8/3/2021

The maturing of customer success (CS) and customer experience (CX) practices grants us the opportunity to reflect on how industry practices have evolved. We have increased clarity regarding best ways to deliver value and experience in the most resource-effective and scalable manner. We have learned that many of the early approaches to building and delivering customer success and support services are often not the best. Sadly, many of these ineffective approaches are still used today.

It is time to flip our approach.

Traditional Approach to CS: High-Touch First

In the early days of CS, the primary focus for many organizations was on how to protect revenues and retain the largest customers. In many cases, this meant focusing on just a handful of large customers, often representing 80+ percent of revenue.

The tendency was to quickly provide high-touch (or “white glove”) services to these customers. These services typically involved providing dedicated staff that worked hands-on with the customers. While often effective, this costly approach requires lots of human resources and is not scalable.

Additionally, this approach of focusing mainly on large customers meant that small and medium-sized customers often received little or no resources to help them reach their goals.

Shifting Customer Preferences

During FLOURISH Executive Roundtables hosted by Zoomin, numerous CS and CX leaders shared growing evidence that their customers – including their largest customers – prefer to solve their problems on their own, without being dependent on CS or support staff.

Customers report that when they have access to the content and resources they need, they can solve problems faster and easier on their own. The old assumption that customers want to talk to a person is not proving to be true.

This provides an opportunity to shift strategy towards making customers successful while also delivering the type of experience they want.

Flip The Model to Increase Success

CX/CS leaders at the FLOURISH roundtables report that they are beginning to flip the model.

Instead of prioritizing high-touch services that only benefit their largest customers, leading organizations are instead prioritizing streamlining access to the content and resources that are needed by all customers. They then identify and provide any additional “white glove” services that are only available to their premium customers.

By embracing a “rising tide lifts all boats” approach, vendors are able to increase the success of all customers and improve the experience for everyone in a more cost-effective and scalable way.

5 Steps to Flip The Model

Here are five steps that can help to flip the model:

1.  Identify the barriers that are common across your entire customer base that prevent customers from achieving success with your products on their own.
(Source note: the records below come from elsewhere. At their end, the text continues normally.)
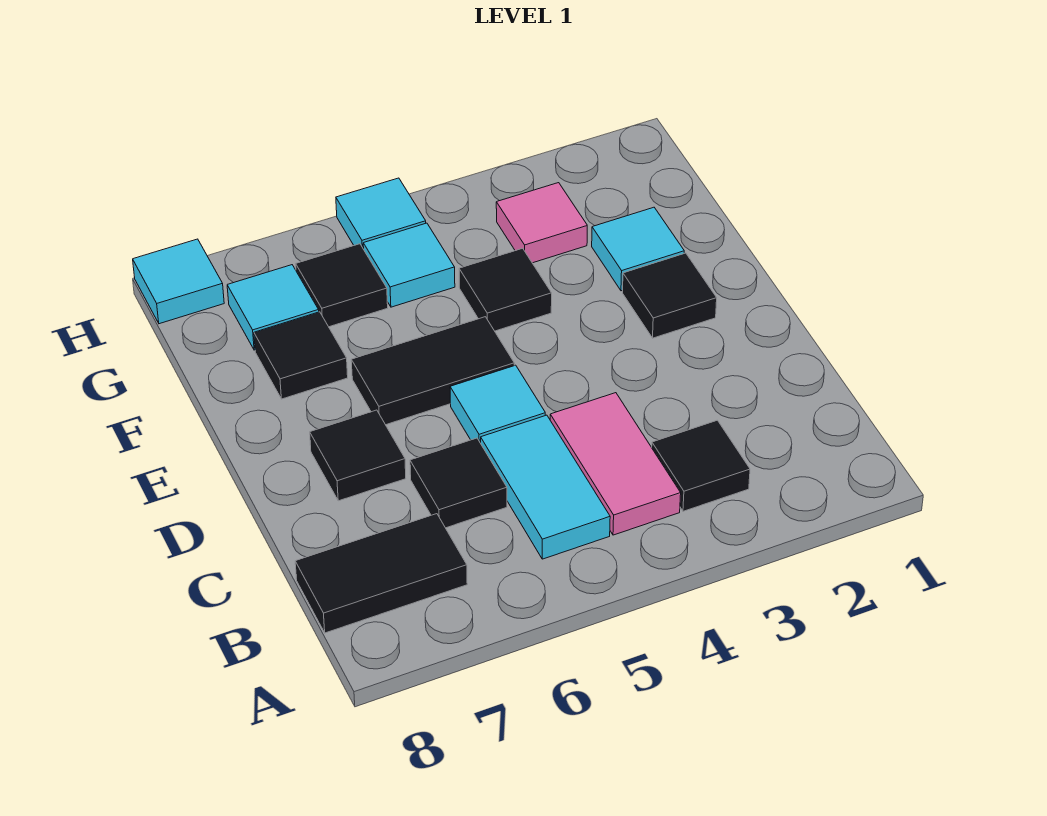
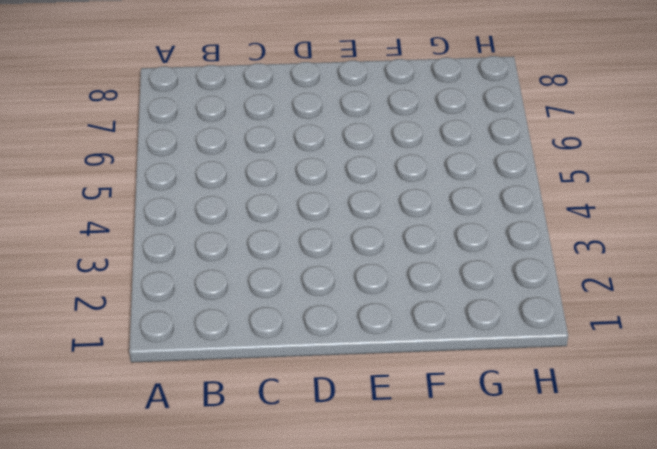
none -> black 1x1 tile [652,420,750,511]
none -> pink 1x2 tile [550,393,681,535]
none -> cyan 1x2 tile [481,415,610,559]

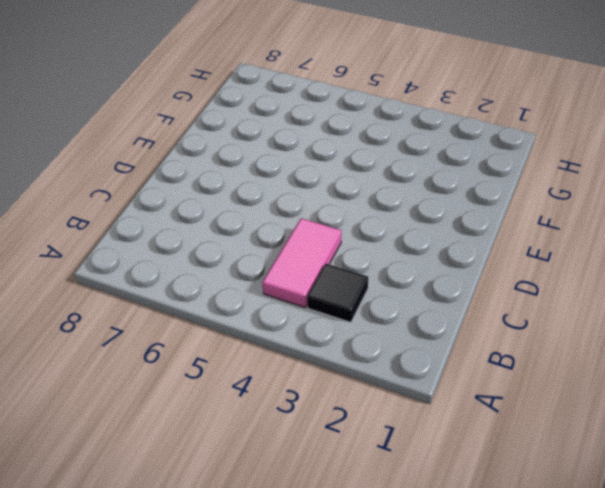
none -> cyan 1x2 tile [481,415,610,559]
none -> black 1x2 tile [295,514,467,633]
none -> black 1x1 tile [410,438,507,528]

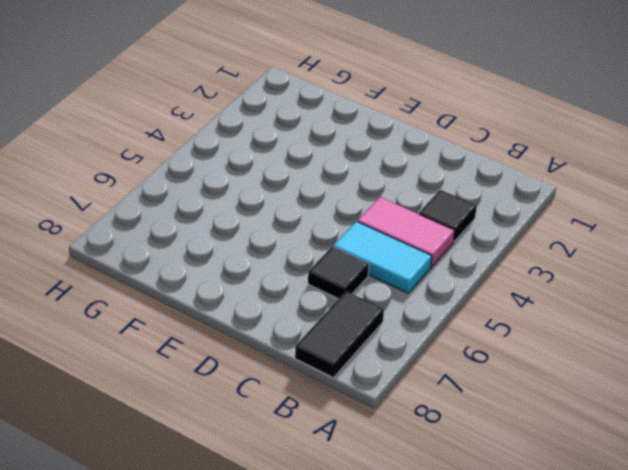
none -> cyan 1x1 tile [450,365,545,443]
none -> black 1x1 tile [310,410,406,501]
none -> black 1x1 tile [623,253,717,338]

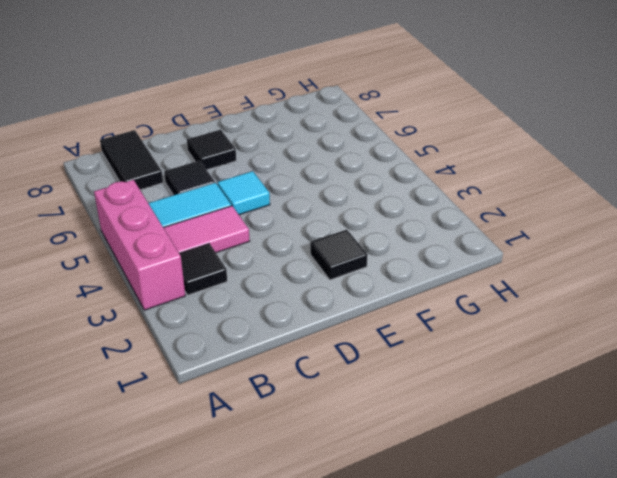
pink 1x3 brick [94,180,185,310] -> none
none -> black 1x2 tile [351,317,514,425]
none -> cyan 1x1 tile [592,207,684,291]
none -> black 1x1 tile [459,248,552,331]

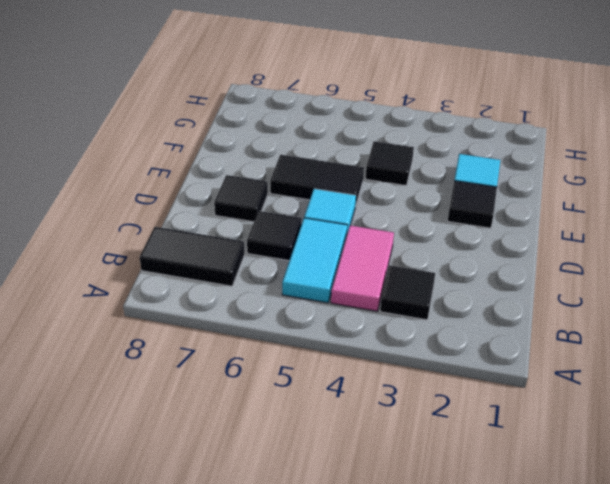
none -> black 1x1 tile [254,312,348,399]
none -> pink 1x1 tile [496,183,587,263]
none -> cyan 1x1 tile [363,223,455,307]

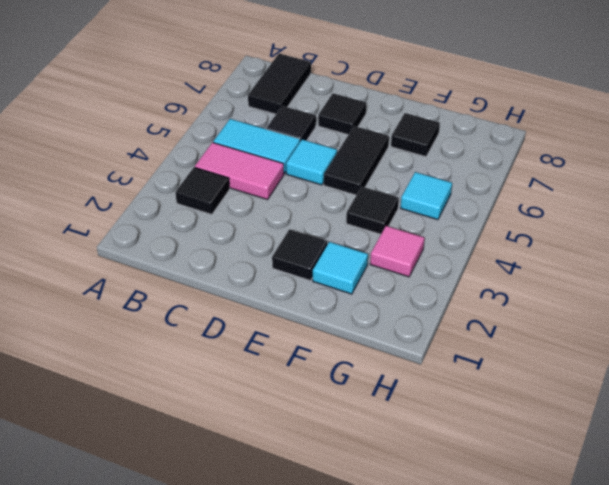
none -> black 1x1 tile [296,244,388,327]
none -> cyan 1x1 tile [227,265,319,350]
none -> cyan 1x1 tile [336,178,426,249]

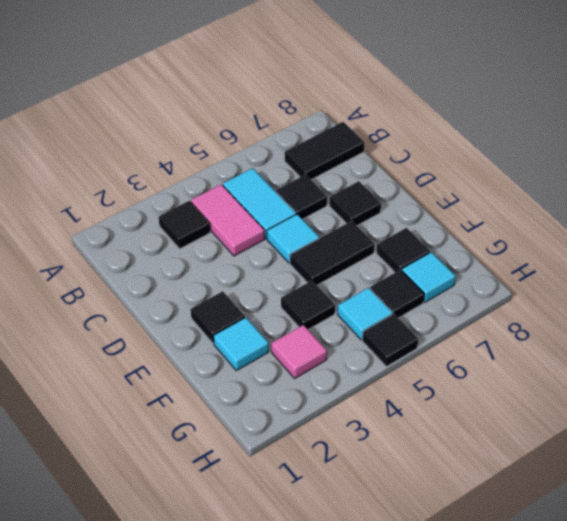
black 1x1 tile [362,314,418,367] -> cyan 1x1 tile [336,178,426,249]
none -> cyan 1x1 tile [133,239,224,324]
Prioritize this list based on the issues that have the biggest negative impact on customers and that are hardest for customers to solve on their own.

2.  Determine the content, resources and tools that enable customers to solve their own problems and achieve success without requiring you to deliver hands-on, live support from your staff. You now either need to build these resources (for content specific to your product) or acquire them from third parties (for content related to non-product specific tools, such as helping your customers with project management or change management.)

3.  Provide access to the content and tools you need to deliver to your customers. This involves having intuitive, easy-to-use systems that provide your customers the documents, videos, guides, and related materials. It may also involve taking a product-led success approach, where you embed key reporting, links to your content, and other success resources directly in your product.

4.  Once you have built and delivered these resources to your customers, you then need to drive your customers to embrace these resources, getting them to always adopt a “self-service first” approach.  Customers should be encouraged to only contact you after they have tried to resolve issues on their own. This requires a change in how you engage existing and new customers to help them see the value in using these resources to quickly solve their problems and increase their success.

5.  Once your customers start embracing your content and resources, you can then focus on identifying what additional resources, services, and support you can provide just to your high-touch customers to further enhance their experience and increase their success. Since many of your high-touch customers will already solve a lot of their challenges on their own from the resources you have built, this gives you an opportunity to add some truly high-impact services that will wow these high-touch customers even more!

The flip model described above enables you to better support your entire customer base in achieving success. It requires changes to how you structure your team, and it will shift the focus of your team from prioritizing high-touch customer engagement, to instead focus on developing and maintaining high-impact content that customers can use on their own.

Embracing this approach requires making other adjustments to your organization, such as changing how you staff and manage teams, as well as the tools you need to build to manage content. You will need to shift your internal processes and perhaps your key internal metrics.

Whilst transitioning to a flip model is certainly challenging, once in place however, this new approach is incredibly scalable and empowers driving success with all customers!